▶ PROBLEM TO SOLVE
This exercise calls for every line of the data below with the string "because" in it.

_ _ _ _ _

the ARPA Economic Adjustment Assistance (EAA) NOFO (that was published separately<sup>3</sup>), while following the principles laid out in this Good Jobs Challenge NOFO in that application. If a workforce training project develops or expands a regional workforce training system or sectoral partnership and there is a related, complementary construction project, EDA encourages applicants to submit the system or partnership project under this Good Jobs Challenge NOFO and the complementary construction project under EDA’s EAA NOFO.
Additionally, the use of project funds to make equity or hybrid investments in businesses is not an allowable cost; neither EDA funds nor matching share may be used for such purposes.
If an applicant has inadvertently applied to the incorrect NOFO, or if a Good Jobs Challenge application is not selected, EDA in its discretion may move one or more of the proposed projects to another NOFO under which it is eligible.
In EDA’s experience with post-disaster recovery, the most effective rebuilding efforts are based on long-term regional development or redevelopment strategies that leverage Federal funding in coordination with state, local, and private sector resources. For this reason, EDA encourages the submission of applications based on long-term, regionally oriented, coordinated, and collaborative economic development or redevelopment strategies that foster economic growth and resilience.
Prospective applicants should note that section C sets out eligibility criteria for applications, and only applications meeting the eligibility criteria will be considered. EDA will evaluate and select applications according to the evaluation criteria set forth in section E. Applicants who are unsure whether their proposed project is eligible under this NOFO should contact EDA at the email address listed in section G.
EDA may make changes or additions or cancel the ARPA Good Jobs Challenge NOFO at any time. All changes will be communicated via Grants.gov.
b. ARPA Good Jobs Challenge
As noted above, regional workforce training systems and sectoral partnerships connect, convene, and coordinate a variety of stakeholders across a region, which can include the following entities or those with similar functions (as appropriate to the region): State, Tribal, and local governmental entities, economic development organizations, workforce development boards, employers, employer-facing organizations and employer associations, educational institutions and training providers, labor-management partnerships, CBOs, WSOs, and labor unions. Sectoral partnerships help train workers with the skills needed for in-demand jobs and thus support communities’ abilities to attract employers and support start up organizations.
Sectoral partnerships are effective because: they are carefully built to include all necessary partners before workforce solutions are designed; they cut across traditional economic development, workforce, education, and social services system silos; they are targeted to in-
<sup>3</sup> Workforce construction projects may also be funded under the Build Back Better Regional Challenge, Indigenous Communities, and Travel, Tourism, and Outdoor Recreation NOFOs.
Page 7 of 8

_ _ _ _ _

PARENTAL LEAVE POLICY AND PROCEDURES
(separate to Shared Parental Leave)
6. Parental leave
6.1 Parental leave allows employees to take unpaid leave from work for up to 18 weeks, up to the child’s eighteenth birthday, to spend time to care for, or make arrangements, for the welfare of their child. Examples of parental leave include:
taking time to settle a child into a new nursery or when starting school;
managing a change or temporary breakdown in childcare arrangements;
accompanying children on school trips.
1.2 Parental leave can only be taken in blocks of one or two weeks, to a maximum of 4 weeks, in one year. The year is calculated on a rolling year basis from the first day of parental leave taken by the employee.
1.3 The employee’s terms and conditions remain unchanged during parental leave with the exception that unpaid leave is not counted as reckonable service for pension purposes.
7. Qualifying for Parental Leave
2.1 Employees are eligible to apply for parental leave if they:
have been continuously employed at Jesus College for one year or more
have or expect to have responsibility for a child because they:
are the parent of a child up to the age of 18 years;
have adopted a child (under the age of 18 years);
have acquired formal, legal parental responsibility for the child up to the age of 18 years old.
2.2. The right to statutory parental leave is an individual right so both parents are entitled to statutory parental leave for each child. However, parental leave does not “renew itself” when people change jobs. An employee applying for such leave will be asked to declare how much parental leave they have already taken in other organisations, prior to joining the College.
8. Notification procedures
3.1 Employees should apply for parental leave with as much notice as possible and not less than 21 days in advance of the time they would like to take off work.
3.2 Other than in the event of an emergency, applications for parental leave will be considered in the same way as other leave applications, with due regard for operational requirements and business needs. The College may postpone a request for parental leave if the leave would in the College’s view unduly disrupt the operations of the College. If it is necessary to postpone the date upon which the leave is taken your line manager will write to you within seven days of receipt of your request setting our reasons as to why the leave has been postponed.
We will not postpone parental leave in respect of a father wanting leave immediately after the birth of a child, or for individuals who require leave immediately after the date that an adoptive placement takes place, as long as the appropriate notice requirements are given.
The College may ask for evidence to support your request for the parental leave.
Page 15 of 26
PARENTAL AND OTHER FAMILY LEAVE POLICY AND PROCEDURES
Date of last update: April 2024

_ _ _ _ _

▶ TASK RESULT
Sectoral partnerships are effective because: they are carefully built to include all necessary partners before workforce solutions are designed; they cut across traditional economic development, workforce, education, and social services system silos; they are targeted to in-
have or expect to have responsibility for a child because they:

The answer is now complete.